* THE TASK: Count the lines in the data below that contain the string "localhost". Give only the number.

* DATA SUPPLIED:
┌────────
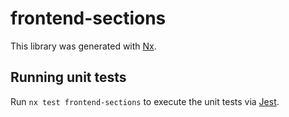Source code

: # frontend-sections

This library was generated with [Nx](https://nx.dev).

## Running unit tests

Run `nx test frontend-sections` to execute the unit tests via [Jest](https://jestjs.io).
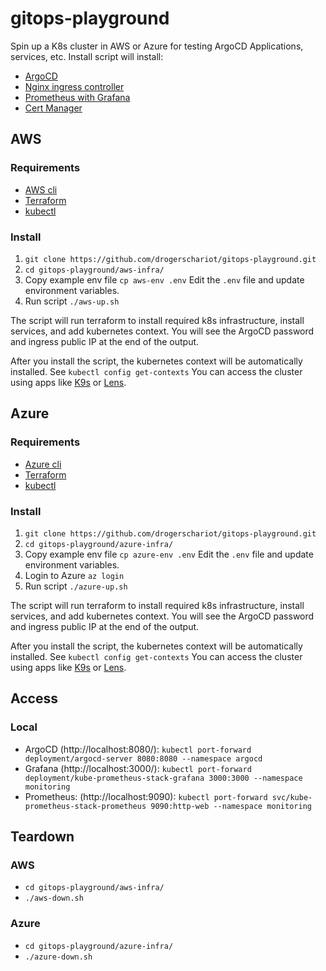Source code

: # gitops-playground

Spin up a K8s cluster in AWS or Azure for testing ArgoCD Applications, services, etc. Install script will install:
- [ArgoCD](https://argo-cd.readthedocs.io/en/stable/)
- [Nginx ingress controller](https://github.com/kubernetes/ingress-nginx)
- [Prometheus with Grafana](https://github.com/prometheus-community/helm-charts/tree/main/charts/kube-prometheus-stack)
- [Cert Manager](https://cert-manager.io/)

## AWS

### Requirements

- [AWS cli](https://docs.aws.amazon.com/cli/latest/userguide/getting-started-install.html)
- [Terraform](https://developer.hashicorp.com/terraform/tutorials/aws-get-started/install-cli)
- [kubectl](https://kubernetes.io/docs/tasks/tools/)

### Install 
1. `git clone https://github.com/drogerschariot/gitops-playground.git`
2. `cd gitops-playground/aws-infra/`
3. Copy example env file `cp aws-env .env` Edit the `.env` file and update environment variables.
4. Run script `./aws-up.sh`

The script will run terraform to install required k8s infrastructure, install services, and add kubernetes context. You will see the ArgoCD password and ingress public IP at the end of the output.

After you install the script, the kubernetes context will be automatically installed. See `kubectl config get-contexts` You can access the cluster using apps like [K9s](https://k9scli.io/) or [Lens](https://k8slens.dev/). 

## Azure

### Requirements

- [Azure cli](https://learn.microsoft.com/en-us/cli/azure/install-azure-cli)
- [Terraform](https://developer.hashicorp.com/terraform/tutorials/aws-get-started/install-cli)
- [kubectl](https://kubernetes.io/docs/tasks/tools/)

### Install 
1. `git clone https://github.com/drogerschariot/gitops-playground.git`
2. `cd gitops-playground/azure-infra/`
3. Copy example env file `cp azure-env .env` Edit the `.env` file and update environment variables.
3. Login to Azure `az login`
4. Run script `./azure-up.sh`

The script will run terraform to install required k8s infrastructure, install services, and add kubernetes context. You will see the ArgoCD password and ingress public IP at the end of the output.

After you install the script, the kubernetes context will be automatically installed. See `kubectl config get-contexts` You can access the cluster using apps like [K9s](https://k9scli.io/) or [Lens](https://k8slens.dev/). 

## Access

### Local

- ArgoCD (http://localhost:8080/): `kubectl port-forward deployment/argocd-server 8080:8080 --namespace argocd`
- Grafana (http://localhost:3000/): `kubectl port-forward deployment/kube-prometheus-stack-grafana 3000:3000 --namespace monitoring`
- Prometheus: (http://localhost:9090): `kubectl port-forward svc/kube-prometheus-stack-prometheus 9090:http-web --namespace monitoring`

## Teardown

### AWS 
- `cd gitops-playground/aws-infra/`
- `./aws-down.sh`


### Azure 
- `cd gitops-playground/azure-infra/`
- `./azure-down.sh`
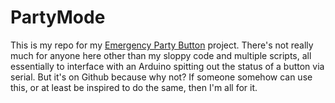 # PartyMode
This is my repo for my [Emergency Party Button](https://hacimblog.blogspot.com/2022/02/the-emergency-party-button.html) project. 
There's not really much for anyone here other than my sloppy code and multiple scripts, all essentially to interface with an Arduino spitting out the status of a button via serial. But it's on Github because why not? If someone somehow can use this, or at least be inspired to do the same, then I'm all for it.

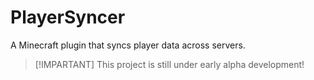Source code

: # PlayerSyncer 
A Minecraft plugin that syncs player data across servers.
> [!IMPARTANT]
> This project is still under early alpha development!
└────────
* OUTPUT FOR THIS TASK: 3